■ Dataset content

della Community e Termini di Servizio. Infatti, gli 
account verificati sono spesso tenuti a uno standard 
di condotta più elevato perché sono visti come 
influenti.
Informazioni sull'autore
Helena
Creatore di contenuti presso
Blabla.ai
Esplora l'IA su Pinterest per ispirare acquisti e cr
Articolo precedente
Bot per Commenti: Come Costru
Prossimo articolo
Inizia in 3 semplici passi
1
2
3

--

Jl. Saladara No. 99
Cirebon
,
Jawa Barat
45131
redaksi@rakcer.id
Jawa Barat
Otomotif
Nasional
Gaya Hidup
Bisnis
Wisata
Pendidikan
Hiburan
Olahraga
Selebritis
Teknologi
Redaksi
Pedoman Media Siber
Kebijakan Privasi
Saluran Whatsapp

---

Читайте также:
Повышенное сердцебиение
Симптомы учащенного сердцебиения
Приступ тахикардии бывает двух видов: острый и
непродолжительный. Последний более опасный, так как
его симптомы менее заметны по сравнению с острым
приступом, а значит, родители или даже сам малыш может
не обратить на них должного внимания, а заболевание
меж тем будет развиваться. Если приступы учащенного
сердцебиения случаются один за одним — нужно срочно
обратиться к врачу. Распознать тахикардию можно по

■ What this task involves
Reproduce, line for line, the stretch from the line containing "Jl. Saladara No. 99" through the line containing "Saluran Whatsapp", including both of those lines.

■ Solution to this exercise
Jl. Saladara No. 99
Cirebon
,
Jawa Barat
45131
redaksi@rakcer.id
Jawa Barat
Otomotif
Nasional
Gaya Hidup
Bisnis
Wisata
Pendidikan
Hiburan
Olahraga
Selebritis
Teknologi
Redaksi
Pedoman Media Siber
Kebijakan Privasi
Saluran Whatsapp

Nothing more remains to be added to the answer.